0
votes

I want to copy multiple .gz files from one gcs bucket to another. File name pattern has prefix as 'Logs_' and suffix as date like '20160909',so full file name will be Logs_2016090.gz, Logs_20160908.gz etc. I want to copy all files starting with Logs_ from one gcs bucket to another gcs bucket. For this I am using wildcard character * at the end like Logs_*.gz for copy operation as below:

Storage.Objects.Copy request =
            storageService
                .objects()
                .copy("source_bucket", "Logs_*.gz", "destination_bucket", ".", content);

Above I am using "." because all files has to be copied to destination_bucket, so I can't specify single file name there. Unfortunately, this code doesn't work and error that file doesn't exist. I am not sure what change is required here. Any java link or any piece of code will be helpful. Thanks !!

1

1 Answers

1
votes

While the gsutil command-line utility happily supports wildcards, the GCS APIs themselves are lower level commands and do not.

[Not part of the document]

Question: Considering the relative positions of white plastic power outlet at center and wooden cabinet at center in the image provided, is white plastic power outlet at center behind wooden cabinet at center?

The storage.objects.copy method must have one precise source and one precise destination.

I recommend one of the following:

  • Use a small script invoking gsutil, or
  • Make a storage.objects.list call to get the names of all matching source objects, then iterate over them, calling copy for each, or
  • If you're dealing with more than, say, 10 TB or so of gzip files, consider using Google's Cloud Storage Transfer Service to copy the files.